La loi du 2 février 2016, publiée au Journal Officiel le 3 février 2016, ouvre de nouveaux droits aux personnes en fin de vie.

Il est reconnu à toute personne le droit d’avoir une fin de vie digne et un soulagement maximal des souffrance. Tous les moyens possibles doivent être mis en oeuvre pour le respect de ce droit.

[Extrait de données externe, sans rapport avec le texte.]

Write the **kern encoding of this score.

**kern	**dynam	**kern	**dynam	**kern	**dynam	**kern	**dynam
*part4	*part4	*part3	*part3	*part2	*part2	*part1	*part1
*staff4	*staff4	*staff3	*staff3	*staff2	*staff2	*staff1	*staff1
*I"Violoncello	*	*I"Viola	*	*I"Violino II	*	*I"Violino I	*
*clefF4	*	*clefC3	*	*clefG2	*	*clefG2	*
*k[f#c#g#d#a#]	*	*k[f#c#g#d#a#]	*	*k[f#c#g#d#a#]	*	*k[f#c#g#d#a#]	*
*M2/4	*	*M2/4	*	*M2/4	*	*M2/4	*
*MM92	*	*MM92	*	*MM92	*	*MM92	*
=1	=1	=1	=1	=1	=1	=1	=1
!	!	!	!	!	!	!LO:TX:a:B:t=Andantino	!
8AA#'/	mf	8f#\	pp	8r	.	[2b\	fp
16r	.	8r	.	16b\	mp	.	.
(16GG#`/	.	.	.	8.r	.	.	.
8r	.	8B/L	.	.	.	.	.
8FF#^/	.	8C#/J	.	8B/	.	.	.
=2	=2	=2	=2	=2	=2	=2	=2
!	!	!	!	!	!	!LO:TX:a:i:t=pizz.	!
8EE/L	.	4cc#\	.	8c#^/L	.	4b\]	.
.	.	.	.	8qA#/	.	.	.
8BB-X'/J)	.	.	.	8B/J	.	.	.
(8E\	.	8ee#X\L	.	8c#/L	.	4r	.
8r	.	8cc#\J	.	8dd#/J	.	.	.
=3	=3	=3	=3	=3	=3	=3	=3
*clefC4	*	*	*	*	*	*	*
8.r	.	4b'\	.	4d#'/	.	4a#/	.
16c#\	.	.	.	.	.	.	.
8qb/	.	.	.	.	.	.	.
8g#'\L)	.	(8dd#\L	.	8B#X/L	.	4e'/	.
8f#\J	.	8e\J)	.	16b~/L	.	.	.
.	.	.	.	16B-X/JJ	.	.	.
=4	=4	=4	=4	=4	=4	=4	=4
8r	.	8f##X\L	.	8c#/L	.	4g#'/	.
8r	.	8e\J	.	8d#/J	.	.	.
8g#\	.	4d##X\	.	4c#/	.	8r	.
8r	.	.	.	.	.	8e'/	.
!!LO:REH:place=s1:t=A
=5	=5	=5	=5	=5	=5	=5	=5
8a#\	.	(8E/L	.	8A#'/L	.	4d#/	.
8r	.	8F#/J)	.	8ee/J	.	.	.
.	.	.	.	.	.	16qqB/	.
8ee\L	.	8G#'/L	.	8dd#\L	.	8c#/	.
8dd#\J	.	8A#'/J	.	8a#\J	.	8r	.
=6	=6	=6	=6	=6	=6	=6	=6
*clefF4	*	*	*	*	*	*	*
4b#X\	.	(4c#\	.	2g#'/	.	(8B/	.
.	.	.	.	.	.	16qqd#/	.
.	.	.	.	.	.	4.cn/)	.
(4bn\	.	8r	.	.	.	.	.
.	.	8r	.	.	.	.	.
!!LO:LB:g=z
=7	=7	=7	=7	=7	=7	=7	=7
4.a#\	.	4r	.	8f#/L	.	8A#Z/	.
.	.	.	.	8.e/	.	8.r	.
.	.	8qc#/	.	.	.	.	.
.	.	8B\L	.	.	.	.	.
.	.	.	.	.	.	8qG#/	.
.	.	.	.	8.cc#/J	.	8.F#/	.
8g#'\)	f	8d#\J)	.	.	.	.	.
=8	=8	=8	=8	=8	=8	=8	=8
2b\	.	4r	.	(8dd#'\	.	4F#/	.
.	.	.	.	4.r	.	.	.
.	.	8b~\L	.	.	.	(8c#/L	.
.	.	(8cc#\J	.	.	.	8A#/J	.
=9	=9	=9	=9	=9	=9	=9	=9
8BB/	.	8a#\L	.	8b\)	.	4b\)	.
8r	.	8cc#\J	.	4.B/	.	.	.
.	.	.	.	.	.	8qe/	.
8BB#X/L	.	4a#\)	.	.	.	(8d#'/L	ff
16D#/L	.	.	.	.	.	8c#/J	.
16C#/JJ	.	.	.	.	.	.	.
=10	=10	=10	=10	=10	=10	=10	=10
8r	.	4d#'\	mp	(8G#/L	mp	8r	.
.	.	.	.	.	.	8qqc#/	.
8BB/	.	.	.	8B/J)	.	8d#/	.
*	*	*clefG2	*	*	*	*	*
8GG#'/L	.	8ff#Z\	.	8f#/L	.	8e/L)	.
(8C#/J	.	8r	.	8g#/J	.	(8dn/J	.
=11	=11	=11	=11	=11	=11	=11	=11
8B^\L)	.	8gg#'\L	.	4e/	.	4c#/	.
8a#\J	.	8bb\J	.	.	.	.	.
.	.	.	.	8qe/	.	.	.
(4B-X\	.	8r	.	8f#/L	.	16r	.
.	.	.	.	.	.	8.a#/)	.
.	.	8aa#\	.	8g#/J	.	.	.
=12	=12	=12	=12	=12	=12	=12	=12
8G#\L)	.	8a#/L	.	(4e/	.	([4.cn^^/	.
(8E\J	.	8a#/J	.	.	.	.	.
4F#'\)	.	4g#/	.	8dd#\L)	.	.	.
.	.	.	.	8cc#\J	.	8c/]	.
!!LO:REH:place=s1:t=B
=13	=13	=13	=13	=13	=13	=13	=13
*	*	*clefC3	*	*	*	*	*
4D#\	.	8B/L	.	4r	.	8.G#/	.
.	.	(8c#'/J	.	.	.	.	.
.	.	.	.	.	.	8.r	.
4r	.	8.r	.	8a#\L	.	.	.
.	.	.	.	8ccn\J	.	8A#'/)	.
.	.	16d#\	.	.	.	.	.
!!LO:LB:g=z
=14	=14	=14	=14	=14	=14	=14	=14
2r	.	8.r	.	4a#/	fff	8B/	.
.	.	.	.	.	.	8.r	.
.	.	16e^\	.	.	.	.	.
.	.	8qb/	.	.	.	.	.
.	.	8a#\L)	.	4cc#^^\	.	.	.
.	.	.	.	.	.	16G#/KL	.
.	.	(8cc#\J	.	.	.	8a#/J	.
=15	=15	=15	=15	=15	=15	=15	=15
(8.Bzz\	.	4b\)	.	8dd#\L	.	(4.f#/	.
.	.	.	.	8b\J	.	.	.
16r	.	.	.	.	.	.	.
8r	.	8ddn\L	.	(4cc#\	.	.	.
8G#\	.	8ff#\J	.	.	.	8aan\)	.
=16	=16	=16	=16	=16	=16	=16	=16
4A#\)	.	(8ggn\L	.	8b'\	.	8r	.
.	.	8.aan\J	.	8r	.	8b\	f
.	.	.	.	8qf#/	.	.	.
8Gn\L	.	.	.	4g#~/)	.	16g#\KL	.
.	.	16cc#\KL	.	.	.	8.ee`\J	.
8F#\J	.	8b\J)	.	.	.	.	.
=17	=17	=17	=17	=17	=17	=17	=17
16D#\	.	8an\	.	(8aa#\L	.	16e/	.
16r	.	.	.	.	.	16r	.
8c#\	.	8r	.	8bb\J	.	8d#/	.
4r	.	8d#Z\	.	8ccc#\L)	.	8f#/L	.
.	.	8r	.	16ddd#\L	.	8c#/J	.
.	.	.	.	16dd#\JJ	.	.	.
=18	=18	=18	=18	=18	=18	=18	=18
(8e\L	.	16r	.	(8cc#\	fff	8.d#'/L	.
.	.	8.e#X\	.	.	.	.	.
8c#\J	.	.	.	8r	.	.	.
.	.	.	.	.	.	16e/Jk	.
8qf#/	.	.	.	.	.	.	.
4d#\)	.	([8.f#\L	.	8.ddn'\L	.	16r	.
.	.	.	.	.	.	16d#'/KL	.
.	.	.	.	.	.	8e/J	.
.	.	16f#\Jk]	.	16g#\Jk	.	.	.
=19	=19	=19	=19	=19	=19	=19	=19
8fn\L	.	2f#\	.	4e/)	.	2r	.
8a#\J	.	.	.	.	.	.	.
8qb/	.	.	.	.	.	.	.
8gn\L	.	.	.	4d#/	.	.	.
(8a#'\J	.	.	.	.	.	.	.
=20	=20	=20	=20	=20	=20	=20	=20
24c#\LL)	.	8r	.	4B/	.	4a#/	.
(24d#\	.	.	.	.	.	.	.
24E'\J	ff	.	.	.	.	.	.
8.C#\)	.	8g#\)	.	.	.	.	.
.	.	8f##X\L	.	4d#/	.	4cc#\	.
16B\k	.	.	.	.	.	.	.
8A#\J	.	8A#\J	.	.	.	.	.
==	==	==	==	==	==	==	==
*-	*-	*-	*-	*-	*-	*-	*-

Le code de la santé prévoit que lorsque le patient le demande, afin d’éviter toute souffrance et éviter une obstination déraisonnable, une sédation profonde et continue ainsi que l’arrêt des traitements de maintien en vie est pratiquée lorsque:

1° lorsque le patient atteint d’une affection grave et incurable et dont le pronostic vital est engagé à court terme présente une souffrance réfractaire aux traitements ;

2° lorsque la décision du patient atteint d’une affection grave et incurable d’arrêter un traitement engage son pronostic vital à court terme et est susceptible d’entraîner une souffrance insupportable (C. santé publ., art. L. 1110-5-2).

Les instructions et demandes du patient s’imposent au médecin à moins qu’elles ne correspondent pas à l’état de santé du patient. La décision de refus des volontés du patient doit être prise collégialement.

Si le patient n’est pas en capacité d’exprimer sa volonté, à défaut d’avoir pu obtenir un témoignage d’une personne de confiance ou d’une personne de la famille, le médecin arrêt le traitement et applique une sédation profond et continue qui provoque une altération de la conscience maintenue jusqu’au décès. Une procédure collégiale est mise en oeuvre et vérifie que les conditions sont remplies.

Si le patient est un majeur protégé (sous tutelle, curatelle ou sauvegarde de justice), celui-ci peut donner des directives avec l’autorisation du juge et du conseil de famille s’il y en a un. Le tuteur n’est pas habilité à le représenter dans cette procédure. Une personne confiance peut être désignée également.

Depuis l’affaire Vincent Lambert, le droit des malades souffrant d’une affection grave ou incurable s’est développé et l’apaisement de leur souffrance est devenue une priorité.